WHAT YOU HAVE TO DO: Among the lines below, keep only those from the one containing "す。 住宅点検は1件、約1時 各種修繕案件は約5〜30分 場所は鳥取市か" through the one containing "UTエージェント株式会社 AGT西日本第一CU AGT福山エリア", and reproduce them exactly.

SUPPLIED RECORDS:
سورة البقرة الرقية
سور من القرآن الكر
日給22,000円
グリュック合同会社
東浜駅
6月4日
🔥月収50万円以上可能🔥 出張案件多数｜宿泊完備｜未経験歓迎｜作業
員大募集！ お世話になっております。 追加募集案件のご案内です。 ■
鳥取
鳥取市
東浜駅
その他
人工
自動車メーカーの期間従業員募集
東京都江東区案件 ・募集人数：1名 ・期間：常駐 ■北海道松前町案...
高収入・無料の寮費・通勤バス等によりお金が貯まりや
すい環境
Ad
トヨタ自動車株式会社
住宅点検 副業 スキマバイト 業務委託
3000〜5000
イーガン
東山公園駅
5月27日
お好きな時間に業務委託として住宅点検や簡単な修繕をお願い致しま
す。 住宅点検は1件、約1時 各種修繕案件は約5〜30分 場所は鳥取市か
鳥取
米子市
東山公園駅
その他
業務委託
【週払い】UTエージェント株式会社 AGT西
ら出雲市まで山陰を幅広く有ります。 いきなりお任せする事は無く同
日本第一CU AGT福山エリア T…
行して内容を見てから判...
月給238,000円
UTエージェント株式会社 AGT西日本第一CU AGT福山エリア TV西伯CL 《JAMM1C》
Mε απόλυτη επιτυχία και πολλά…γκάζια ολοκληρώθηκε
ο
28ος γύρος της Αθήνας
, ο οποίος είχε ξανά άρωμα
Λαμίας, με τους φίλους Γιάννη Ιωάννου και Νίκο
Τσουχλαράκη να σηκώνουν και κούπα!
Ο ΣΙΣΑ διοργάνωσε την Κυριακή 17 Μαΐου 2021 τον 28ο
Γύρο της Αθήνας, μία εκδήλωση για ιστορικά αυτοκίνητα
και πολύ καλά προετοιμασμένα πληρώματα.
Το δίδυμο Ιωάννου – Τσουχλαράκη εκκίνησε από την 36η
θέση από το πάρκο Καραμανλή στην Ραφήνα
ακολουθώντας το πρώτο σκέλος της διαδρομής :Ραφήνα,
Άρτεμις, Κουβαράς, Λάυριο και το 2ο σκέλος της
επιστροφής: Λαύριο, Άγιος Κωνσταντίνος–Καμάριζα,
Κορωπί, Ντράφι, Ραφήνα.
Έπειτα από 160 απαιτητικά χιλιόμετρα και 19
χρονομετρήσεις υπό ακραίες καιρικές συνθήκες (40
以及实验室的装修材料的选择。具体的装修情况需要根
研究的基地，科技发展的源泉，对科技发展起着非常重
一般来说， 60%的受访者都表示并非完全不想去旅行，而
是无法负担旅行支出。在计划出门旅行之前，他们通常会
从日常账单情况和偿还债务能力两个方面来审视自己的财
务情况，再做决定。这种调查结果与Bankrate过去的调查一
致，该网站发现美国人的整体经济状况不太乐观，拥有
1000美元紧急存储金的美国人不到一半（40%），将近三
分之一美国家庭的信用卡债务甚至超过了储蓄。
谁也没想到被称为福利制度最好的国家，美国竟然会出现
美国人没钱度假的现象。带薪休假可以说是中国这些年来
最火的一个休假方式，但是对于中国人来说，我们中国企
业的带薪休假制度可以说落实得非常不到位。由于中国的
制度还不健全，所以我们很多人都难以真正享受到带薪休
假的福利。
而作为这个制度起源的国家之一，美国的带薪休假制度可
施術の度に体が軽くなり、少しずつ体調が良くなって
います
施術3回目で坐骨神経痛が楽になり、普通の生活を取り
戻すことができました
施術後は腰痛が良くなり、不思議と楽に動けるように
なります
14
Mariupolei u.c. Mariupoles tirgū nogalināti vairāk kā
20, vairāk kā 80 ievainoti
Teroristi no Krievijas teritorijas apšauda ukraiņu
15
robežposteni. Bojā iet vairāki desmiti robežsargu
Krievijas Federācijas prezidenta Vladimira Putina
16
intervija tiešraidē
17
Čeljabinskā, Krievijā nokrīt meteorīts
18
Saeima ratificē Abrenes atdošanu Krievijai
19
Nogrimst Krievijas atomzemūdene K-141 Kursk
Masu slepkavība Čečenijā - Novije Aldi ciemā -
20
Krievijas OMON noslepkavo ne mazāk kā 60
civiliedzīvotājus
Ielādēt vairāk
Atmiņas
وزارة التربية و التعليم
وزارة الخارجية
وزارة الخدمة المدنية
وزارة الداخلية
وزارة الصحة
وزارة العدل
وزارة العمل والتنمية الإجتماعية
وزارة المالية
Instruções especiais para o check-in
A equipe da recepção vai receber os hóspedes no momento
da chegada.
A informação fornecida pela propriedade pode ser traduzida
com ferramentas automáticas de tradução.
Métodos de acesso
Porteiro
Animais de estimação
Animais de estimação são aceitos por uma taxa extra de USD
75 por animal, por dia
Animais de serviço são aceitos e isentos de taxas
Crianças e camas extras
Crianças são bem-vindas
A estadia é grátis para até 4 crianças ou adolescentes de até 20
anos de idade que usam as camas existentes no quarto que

RESPONSE FOR THIS EXERCISE:
す。 住宅点検は1件、約1時 各種修繕案件は約5〜30分 場所は鳥取市か
鳥取
米子市
東山公園駅
その他
業務委託
【週払い】UTエージェント株式会社 AGT西
ら出雲市まで山陰を幅広く有ります。 いきなりお任せする事は無く同
日本第一CU AGT福山エリア T…
行して内容を見てから判...
月給238,000円
UTエージェント株式会社 AGT西日本第一CU AGT福山エリア TV西伯CL 《JAMM1C》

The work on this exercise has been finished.